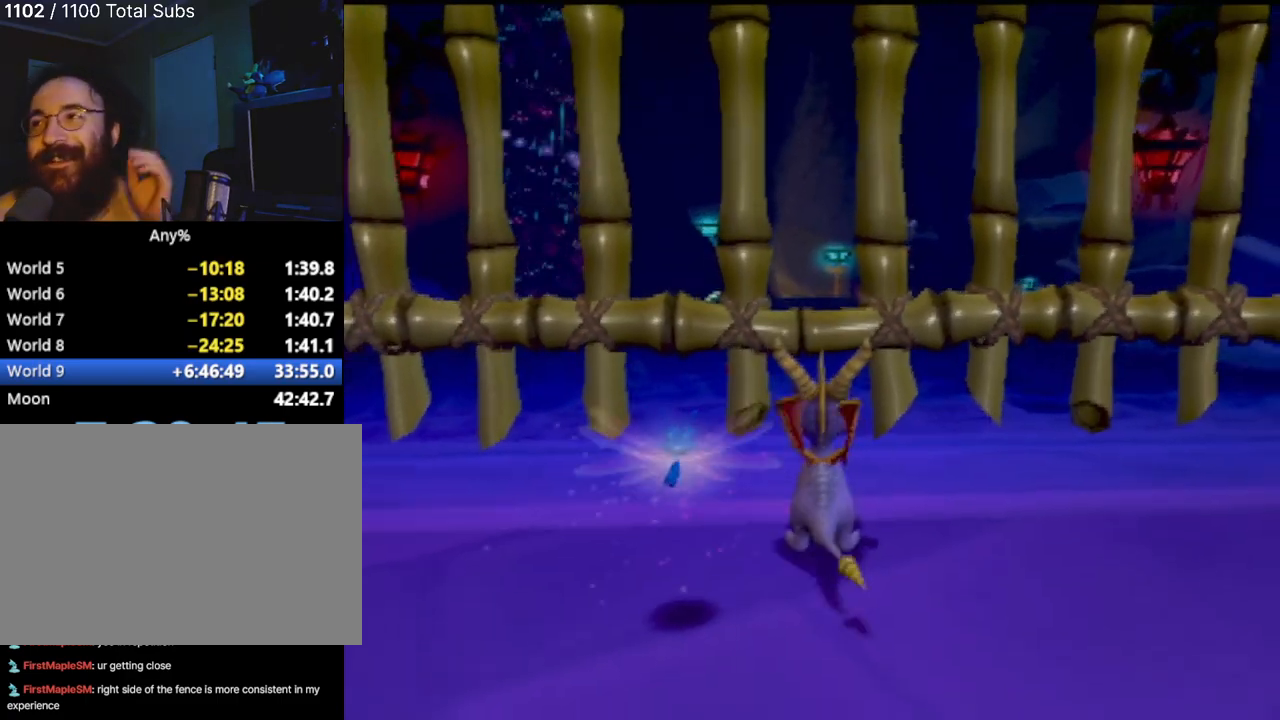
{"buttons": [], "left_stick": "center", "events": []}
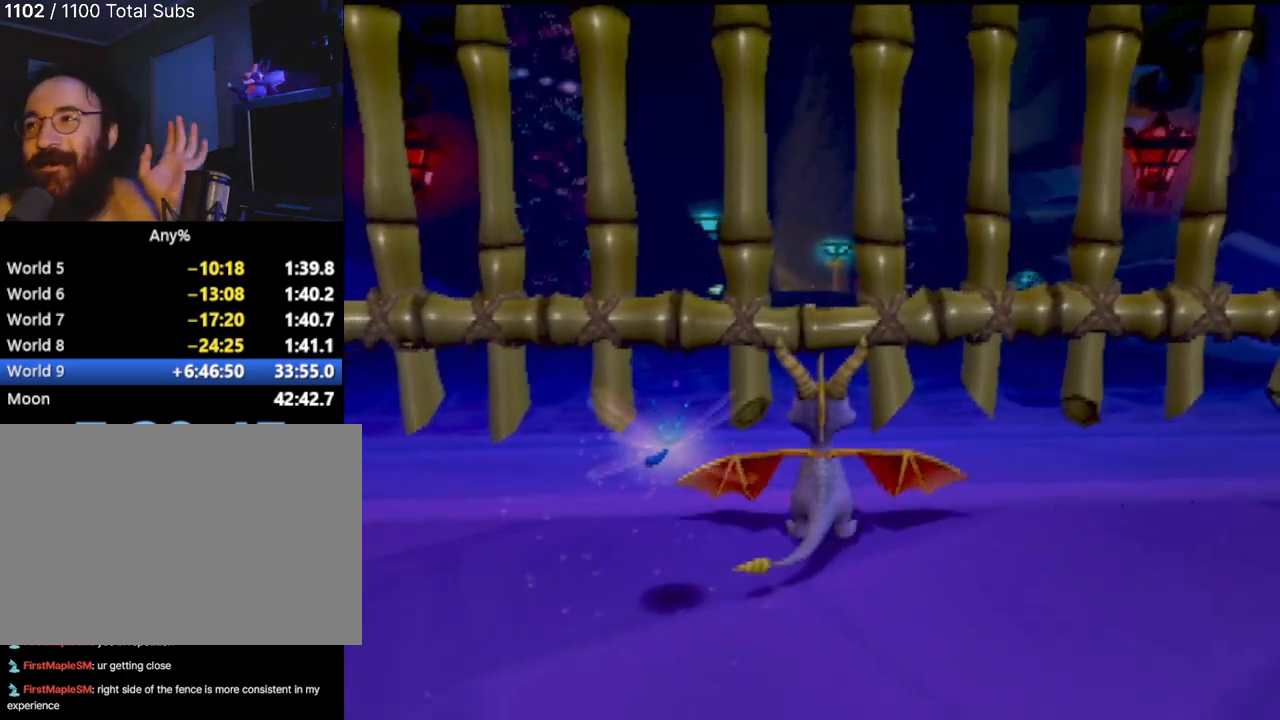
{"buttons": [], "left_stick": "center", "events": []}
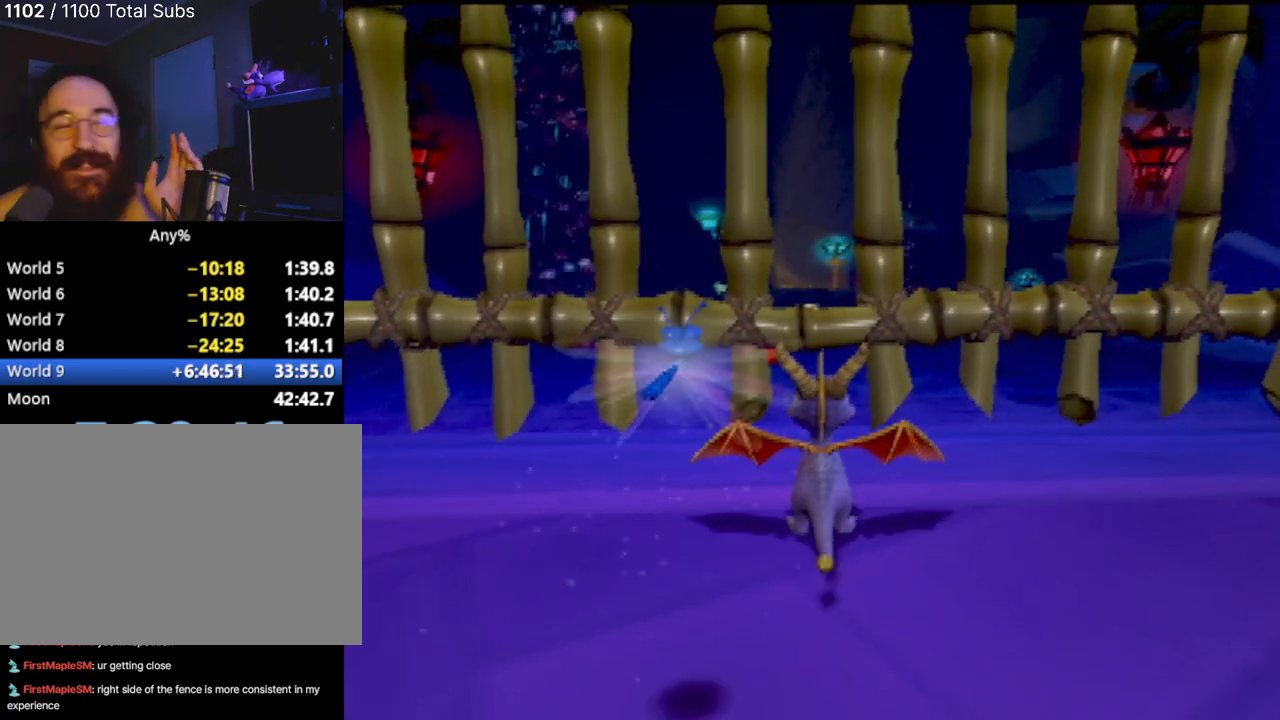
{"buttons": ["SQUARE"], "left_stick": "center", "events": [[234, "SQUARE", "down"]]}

* * * * * * * * *

▶ REQUIRED WORK
Would you please copy the listing exactly, omitting every picture?

▶ COMPLETED EXERCISE
{"buttons": [], "left_stick": "center", "events": []}
{"buttons": [], "left_stick": "center", "events": []}
{"buttons": ["SQUARE"], "left_stick": "center", "events": [[234, "SQUARE", "down"]]}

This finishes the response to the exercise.